Works of John Bunyan — Volume 01
Chapter 180
5. As he is thus, so again, he is said to be ‘higher than the heavens.’ For such an High Priest became us, who is holy, harmless, and undefiled, separate from sinners, and made higher than the heavens. The text saith, that neither saint, nor heavens, are clean in God’s sight. ‘Behold he puts no trust in his servants,’ he chargeth his angels with folly; and again, ‘Behold he putteth no trust in his saints, yea, the heavens are not clean in his sight’ (Job 4:18, 15:15). Wherefore, by this expression, he shows us that our High Priest is more noble than either heaven or angel: yea, more clean and perfect than any. It shows us also that all the heavenly host are at his command, to do as his intercession shall prevail with the Father for us. All angels worship him, and at his word they become, they all become ministering spirits for them who shall be heirs of salvation.
Besides, by this word he shows, that it is impossible that our High Priest should degenerate or decay; for that he is made ‘higher than the heavens’; the spirits sometimes in the heavens have decayed (2 Peter 2:4). The heavens themselves decay and wax old; and that is the farthest that by the Word we are admitted to go (Heb 1:10-12). But as for him that is above the heavens, that is made higher than the heavens, that is ascended up far above all heavens; he is the same, and ‘his years fail not’ (Heb 1:12). ‘The same yesterday, today, and for ever’ (Heb 13:8). This therefore is added, to show that Christ is neither as the angels, nor heavens, subject to decay, or degenerate, or to flag and grow cold in the execution of his office; but that he will be found even at the last, when he is come to the end of this work, and is about to come out of the holy place, as affectionate, as full of love, as willing, and desirous after our salvation, as he was the first moment that he was made High Priest, and took upon him to execute that his blessed office for us. Wherefore our High Priest is no such one as you read of in the law (Lev 21:18). He is no dwarf, hath no blemish, nor any imperfection; therefore is not subject to flag or fail in due execution of his office, but is able to save to the uttermost them that come unto God by him, ‘seeing he ever liveth to make intercession for them.’ And it is well worth our consideration, that it is said he is made thus; that is, appointed, instituted, called, and qualified thus of God; this shows the Father’s heart as well as the Son’s, to usward, to wit, that this priesthood was of him, and the glorious effects thereof by him. ‘Let us therefore come boldly unto the throne of grace, that we may obtain mercy, and find grace to help in time of need.’
[The second motive, we are sure to speed.]
SECOND. I come now to the second motive, to wit, that we may find grace and mercy to help in time of need; or we shall find grace and mercy to help, if we come as we should, to the throne of grace. In this motive we have these three things considerable. First, That saints are like to meet with needy times while they are in this world. Second, That nothing can carry us through our needy times but more, or a continual supply of mercy and grace. Third, That mercy and grace is to be had at the throne of grace, and we must fetch it from thence by prayer, if we would, as we should, go through these needy times.

※ ※ ※

◆ **Aim A**:
According to the Bunyan excerpt, what is the second motive for coming to the throne of grace?
◆ **Aim B**:
Decide whether each statement agrees with the Bunyan excerpt, giving yes or no with the deciding words quoted: (i) the heavens decay and grow old; (ii) our High Priest has a blemish like those described in the law; (iii) the second motive contains four considerable things.

(Stored entries)
※ ※ ※

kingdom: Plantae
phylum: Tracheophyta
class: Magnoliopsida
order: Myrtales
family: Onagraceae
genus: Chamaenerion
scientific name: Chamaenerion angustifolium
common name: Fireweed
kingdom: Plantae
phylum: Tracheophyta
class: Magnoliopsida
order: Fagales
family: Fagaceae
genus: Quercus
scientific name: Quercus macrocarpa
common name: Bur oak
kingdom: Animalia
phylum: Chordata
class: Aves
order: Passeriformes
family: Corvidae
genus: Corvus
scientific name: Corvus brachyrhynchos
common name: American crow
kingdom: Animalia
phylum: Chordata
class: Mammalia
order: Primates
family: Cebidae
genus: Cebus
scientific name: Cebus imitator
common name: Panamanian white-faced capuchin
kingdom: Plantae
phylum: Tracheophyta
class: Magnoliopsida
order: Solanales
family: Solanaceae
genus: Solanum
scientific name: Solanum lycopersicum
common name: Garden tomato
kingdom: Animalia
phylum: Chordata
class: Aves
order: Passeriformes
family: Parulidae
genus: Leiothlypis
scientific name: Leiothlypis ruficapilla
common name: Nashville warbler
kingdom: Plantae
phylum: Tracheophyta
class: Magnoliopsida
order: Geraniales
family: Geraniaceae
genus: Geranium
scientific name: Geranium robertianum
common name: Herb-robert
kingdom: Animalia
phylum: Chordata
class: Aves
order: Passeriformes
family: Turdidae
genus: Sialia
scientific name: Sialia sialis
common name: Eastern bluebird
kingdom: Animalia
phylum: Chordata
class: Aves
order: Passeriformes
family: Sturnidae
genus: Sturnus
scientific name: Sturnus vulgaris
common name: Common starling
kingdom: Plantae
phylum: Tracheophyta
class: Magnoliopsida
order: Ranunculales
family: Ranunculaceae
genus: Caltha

※ ※ ※

◆ **Task output A**:
That we may find grace and mercy to help in time of need.

◆ **Task output B**:
(i) Yes: "The heavens themselves decay and wax old"
(ii) No: "He is no dwarf, hath no blemish, nor any imperfection"
(iii) No: "In this motive we have these three things considerable."